Asking “What are landscapes?” is more delicate and requires some thought as to where we are aiming with landscape approaches. The way we use “landscape” should be determined by the context we want and solutions we aim for, not the other way around.
The word landscape has been used for hundreds of years to encompass aspects of art, laws and geography. It is not often I quote Wikipedia but, I found this article on “landscape” enlightening, particularly the etymology with several references to landscapes as a social construct. I also note an article by Kenneth Olwig that explores the historical concept in depth, including to say that “A substantive concept of landscape is more concerned with social law and justice than with natural law or aesthetics.”
The concept of landscape approaches for sustainable development has been around for decades. This recent PNAS article by Jeff Sayer, Terry Sunderland et al. provides a good review and also highlights how the UN Convention on Biological Diversity, an intergovernmental process, has recently included the landscape concept in their negotiation process.
The aim of a landscapes approach, as we have expressed in the objectives of the Global Landscapes Forum, is to contribute to sustainable development and support actions to curb climate change. This is a tall order
So, where do we take the landscape concept now, given all these experiences from the past?
Coming to a definition
Having worked many years with forest-related definitions, I am well aware how different opinions, positioning, professional affiliations, political agendas and feelings can go into arguments over a definition, such as the one for “forest.”
I am not keen to have the same debate over the definition of “landscape.” What we need is an understanding that is generic and broad enough to include all combinations of forestry, agriculture and other land uses. And we need a definition that encompasses human interests and actions, as well as the biophysical constitution of the landscape. In other words, in defining a landscape we need to include both the landscape extent and resources, as well as society’s interaction with the landscape.
The aim of a landscapes approach, as we have expressed in the objectives of the Global Landscapes Forum, is to contribute to sustainable development and support actions to curb climate change. This is a tall order.
We should therefore define “landscape” in a way that does not exclude any real-world situation. We should also, preferably, define “landscape” so that it can be used across scales. A farm is a landscape. Earth is the ultimate landscape. The concept must apply across this entire range of scale if we are to meet the above objectives.
But we can’t define a landscape only by locating a geographic area and drawing a boundary on a map. It is the human dimension that makes it a landscape. That is, there has to be some form of institution(s) to express ambitions for the geographic area, set priorities and help transform these ambitions into action. We can call this landscape governance and should acknowledge that such governance arrangements can be wildly different and exist as entirely informal as well as strictly formal arrangements.
By those two basic parameters — geographic extent and governance — I propose the following definition:
Landscape = “A place with governance in place”
(1) A place: A landscape is a geographical area that can be of any size — from very small to very large.
(2) with governance in place: There exists institution(s) that will consider options for the landscape and set priorities. The formalization level of this governance can vary, from informal to formal.
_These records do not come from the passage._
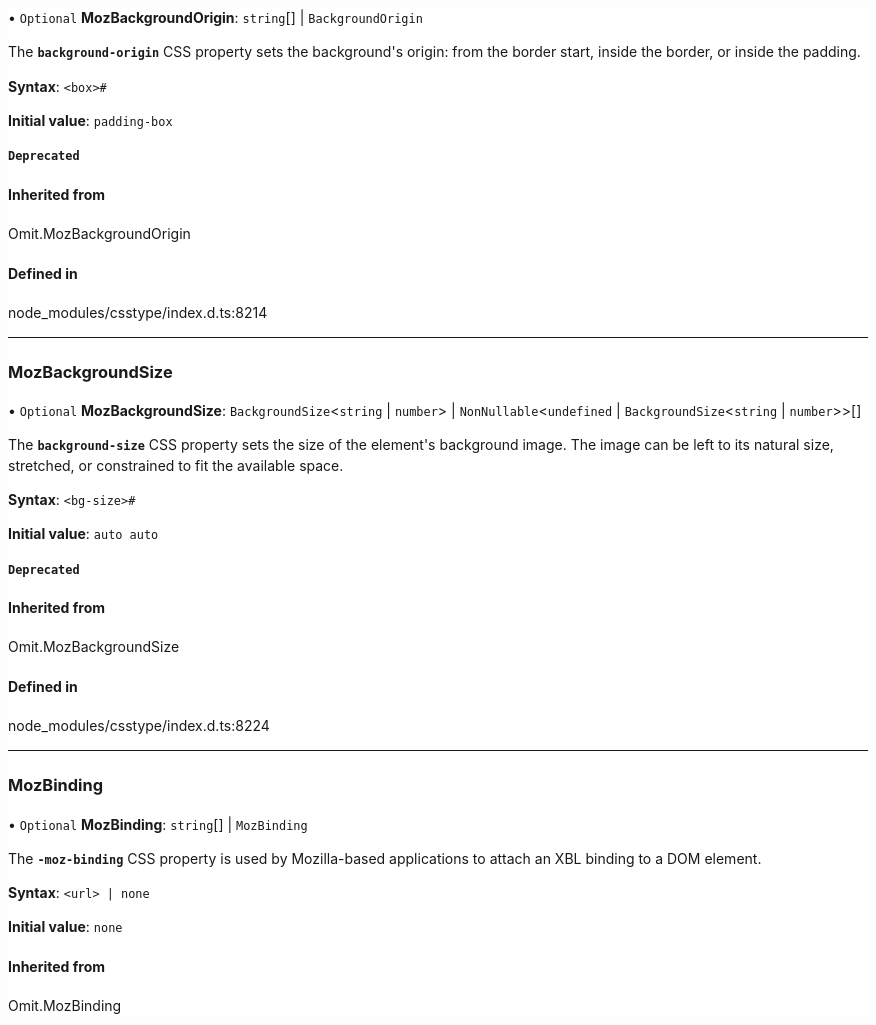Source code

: • `Optional` **MozBackgroundOrigin**: `string`[] \| `BackgroundOrigin`

The **`background-origin`** CSS property sets the background's origin: from the border start, inside the border, or inside the padding.

**Syntax**: `<box>#`

**Initial value**: `padding-box`

**`Deprecated`**

#### Inherited from

Omit.MozBackgroundOrigin

#### Defined in

node_modules/csstype/index.d.ts:8214

___

### MozBackgroundSize

• `Optional` **MozBackgroundSize**: `BackgroundSize`<`string` \| `number`\> \| `NonNullable`<`undefined` \| `BackgroundSize`<`string` \| `number`\>\>[]

The **`background-size`** CSS property sets the size of the element's background image. The image can be left to its natural size, stretched, or constrained to fit the available space.

**Syntax**: `<bg-size>#`

**Initial value**: `auto auto`

**`Deprecated`**

#### Inherited from

Omit.MozBackgroundSize

#### Defined in

node_modules/csstype/index.d.ts:8224

___

### MozBinding

• `Optional` **MozBinding**: `string`[] \| `MozBinding`

The **`-moz-binding`** CSS property is used by Mozilla-based applications to attach an XBL binding to a DOM element.

**Syntax**: `<url> | none`

**Initial value**: `none`

#### Inherited from

Omit.MozBinding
The graph above illustrates how different types of landscapes can be mapped into these two dimensions. As you can see, this is a very inclusive way of defining what a landscape is. In fact, it is so inclusive that a given location would always be part of several landscapes of different scales at the same time. This is perfectly fine and also reflects the layers of simultaneous governance situations we find ourselves in.
This discussion of what is meant by a landscape provides a starting point for the next step and the topic of my next blog — discussing how we can determine objectives and measure progress in landscapes in a comparable way across all these situations.